An article on the blog for Oxford Dictionaries entitled “Ten Things You Might Not Have Known about the English Language” caught my attention. It’s several years old, but it contains interesting information. The only ones I didn’t know were that -ize was British and not American and how many people are in process of learning English.
During classes that I teach, I often talk about the lack of a language academy that has the ability to decide what is “good” English. While I might have been more in favor of the idea in the past, after I heard that Brazilian Portuguese became the official standard for the Portuguese language, I was much less interested. (Can’t find the source I read that in.)
Only recently (say in the three years) have I learned that Noah Webster decided to Americanize English in order to make it better.
Bartleby quotes Mencken’s The American Language from 1921, saying,
Grounding his [Webster’s] wholesale reforms upon a saying by Franklin, that “those people spell best who do not know how to spell”—i. e., who spell phonetically and logically—he [Webster] made an almost complete sweep of whole classes of silent letters…

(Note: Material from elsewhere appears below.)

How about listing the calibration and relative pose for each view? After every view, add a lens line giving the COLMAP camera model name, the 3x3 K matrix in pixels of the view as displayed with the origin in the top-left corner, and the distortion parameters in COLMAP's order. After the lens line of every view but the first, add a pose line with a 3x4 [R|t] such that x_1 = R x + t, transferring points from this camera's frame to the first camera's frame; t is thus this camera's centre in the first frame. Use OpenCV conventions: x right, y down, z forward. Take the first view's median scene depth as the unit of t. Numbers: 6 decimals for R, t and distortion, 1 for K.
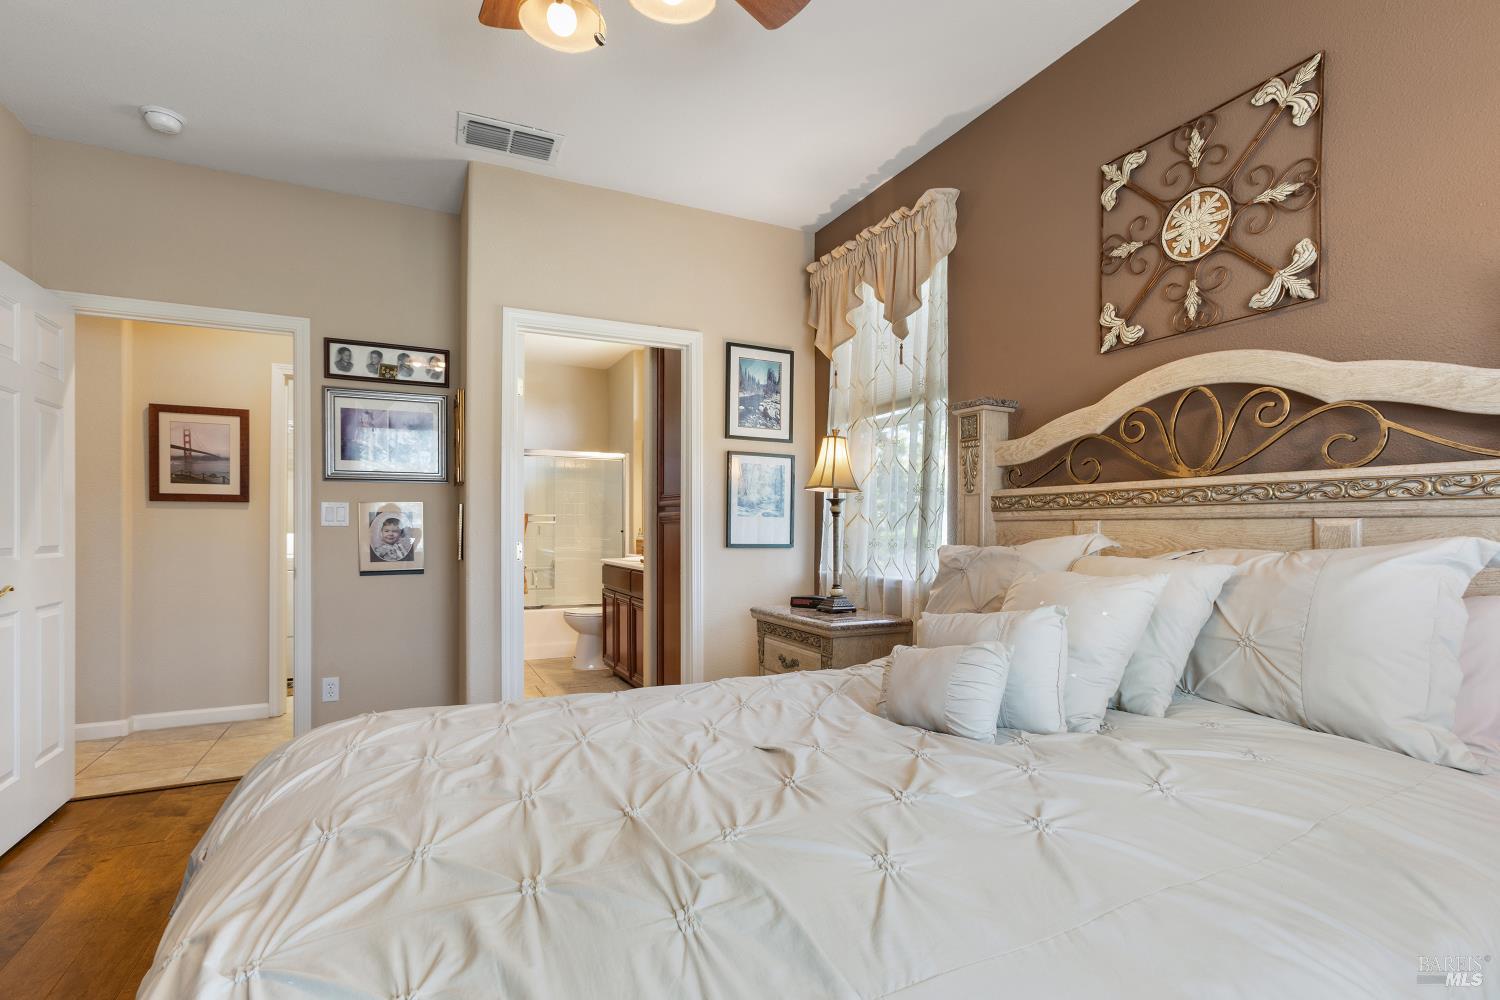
lens RADIAL K [[711.8, 0, 748.4], [0, 711.8, 530.0], [0, 0, 1]] dist [-0.002563, -0.000189]
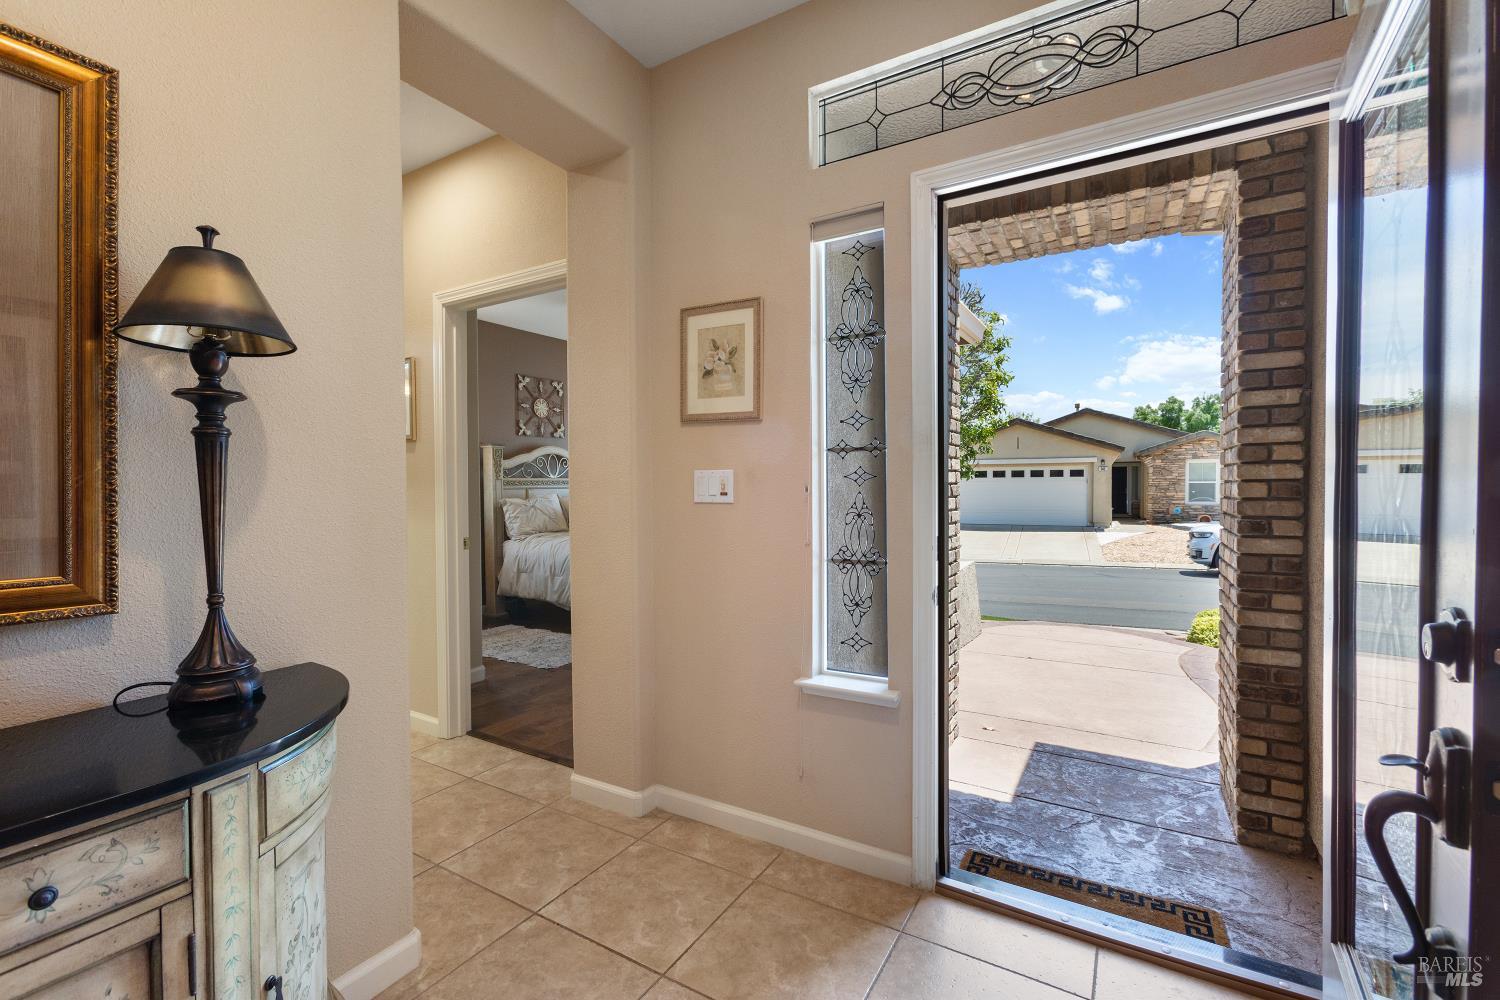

A good many of these new spellings, of course, were not actually Webster’s inventions. For example, the change from -our to -or in words of the honor class was a mere echo of an earlier English uncertainty. In the first three folios of Shakespeare, 1623, 1632 and 1663-6, honor and honour were used indiscriminately and in almost equal proportions; English spelling was still fluid, and the -our-form was not consistently adopted until the fourth folio of 1685.
A great many of his innovations, of course, failed to take root, and in the course of time he abandoned some of them himself.